Unnamed: 0,famid,denovo,popmax,popmax_MAFltp01,kaviar,kaviar_MAFltp01,dbSNP,ClinVar
0,10033,69,19,9,38,33,21,0
1,10042,81,34,17,49,43,37,0
2,10090,89,46,16,64,56,52,0
3,10094,80,39,18,53,45,45,1
4,10128,54,21,11,34,29,22,0
5,10131,48,25,9,30,26,25,0
6,10153,70,23,10,36,27,25,0
7,10164,122,61,18,80,70,68,0
8,10173,101,57,22,73,59,61,0
9,10178,519,413,59,445,361,414,0


So, over half of the variants are not being picked up by popmax.
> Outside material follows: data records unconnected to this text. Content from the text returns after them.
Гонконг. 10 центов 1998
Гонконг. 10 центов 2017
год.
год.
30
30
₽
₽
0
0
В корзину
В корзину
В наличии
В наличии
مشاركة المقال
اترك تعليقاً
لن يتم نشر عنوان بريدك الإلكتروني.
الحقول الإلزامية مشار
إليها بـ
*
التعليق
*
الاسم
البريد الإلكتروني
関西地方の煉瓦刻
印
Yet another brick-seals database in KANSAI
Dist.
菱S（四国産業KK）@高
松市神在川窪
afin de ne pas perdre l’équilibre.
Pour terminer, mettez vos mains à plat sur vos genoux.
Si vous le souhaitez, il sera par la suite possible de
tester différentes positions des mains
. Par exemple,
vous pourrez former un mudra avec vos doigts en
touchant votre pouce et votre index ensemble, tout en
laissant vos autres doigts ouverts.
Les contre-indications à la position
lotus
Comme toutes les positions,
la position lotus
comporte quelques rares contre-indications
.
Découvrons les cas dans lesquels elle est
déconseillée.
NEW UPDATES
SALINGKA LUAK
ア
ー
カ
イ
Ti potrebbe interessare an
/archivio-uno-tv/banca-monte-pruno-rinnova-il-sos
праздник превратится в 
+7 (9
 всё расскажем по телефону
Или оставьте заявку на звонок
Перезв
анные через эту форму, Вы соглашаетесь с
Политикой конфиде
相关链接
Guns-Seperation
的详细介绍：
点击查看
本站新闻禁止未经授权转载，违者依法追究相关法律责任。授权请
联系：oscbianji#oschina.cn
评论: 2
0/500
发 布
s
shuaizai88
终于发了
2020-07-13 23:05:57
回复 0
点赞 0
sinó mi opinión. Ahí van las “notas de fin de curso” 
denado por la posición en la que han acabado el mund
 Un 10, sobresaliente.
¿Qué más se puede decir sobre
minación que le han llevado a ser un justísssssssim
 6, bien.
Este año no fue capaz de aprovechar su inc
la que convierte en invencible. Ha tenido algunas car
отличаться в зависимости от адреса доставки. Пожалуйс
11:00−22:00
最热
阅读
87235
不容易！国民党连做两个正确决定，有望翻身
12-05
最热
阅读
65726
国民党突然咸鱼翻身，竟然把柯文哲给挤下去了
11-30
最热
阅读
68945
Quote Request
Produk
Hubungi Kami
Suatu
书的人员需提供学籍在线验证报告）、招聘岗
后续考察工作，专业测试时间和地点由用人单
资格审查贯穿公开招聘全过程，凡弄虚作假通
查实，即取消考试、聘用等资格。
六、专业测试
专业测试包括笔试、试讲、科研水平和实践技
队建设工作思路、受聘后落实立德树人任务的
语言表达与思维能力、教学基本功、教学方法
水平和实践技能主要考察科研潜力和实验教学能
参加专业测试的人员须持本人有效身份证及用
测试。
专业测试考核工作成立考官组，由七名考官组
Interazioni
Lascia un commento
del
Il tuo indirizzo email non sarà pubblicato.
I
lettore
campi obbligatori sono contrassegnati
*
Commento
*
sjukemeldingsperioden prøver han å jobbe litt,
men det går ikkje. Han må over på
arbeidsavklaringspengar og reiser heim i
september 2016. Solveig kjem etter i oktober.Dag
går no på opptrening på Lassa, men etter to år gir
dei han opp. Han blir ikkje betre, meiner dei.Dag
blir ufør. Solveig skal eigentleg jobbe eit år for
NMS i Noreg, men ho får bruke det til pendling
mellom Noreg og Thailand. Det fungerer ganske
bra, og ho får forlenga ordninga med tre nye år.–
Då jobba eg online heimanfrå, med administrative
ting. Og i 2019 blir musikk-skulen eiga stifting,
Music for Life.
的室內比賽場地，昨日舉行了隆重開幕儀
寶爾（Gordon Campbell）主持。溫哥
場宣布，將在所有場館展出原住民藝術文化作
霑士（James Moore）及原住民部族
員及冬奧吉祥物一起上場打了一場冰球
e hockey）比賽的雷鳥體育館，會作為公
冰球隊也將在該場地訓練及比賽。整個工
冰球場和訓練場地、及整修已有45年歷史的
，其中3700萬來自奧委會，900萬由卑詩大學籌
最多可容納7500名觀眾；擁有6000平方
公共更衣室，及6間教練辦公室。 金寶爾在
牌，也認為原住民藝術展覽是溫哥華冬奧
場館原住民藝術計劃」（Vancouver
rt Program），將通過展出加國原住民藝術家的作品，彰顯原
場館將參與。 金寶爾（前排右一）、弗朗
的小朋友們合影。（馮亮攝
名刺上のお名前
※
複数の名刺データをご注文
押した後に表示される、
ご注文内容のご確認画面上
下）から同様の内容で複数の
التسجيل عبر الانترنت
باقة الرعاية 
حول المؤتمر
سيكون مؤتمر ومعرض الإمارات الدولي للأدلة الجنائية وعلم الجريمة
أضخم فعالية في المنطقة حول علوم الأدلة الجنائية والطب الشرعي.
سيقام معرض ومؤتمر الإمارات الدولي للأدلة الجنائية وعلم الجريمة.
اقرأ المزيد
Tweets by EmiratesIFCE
Fewer by Kaviar, but still. Is there anything in common between those variants? I'll also try running snpEff in a separate notebook to see if it gives me more info.

snpEff had the same issue that some variants were not annotated... asked a question in Biostars about it.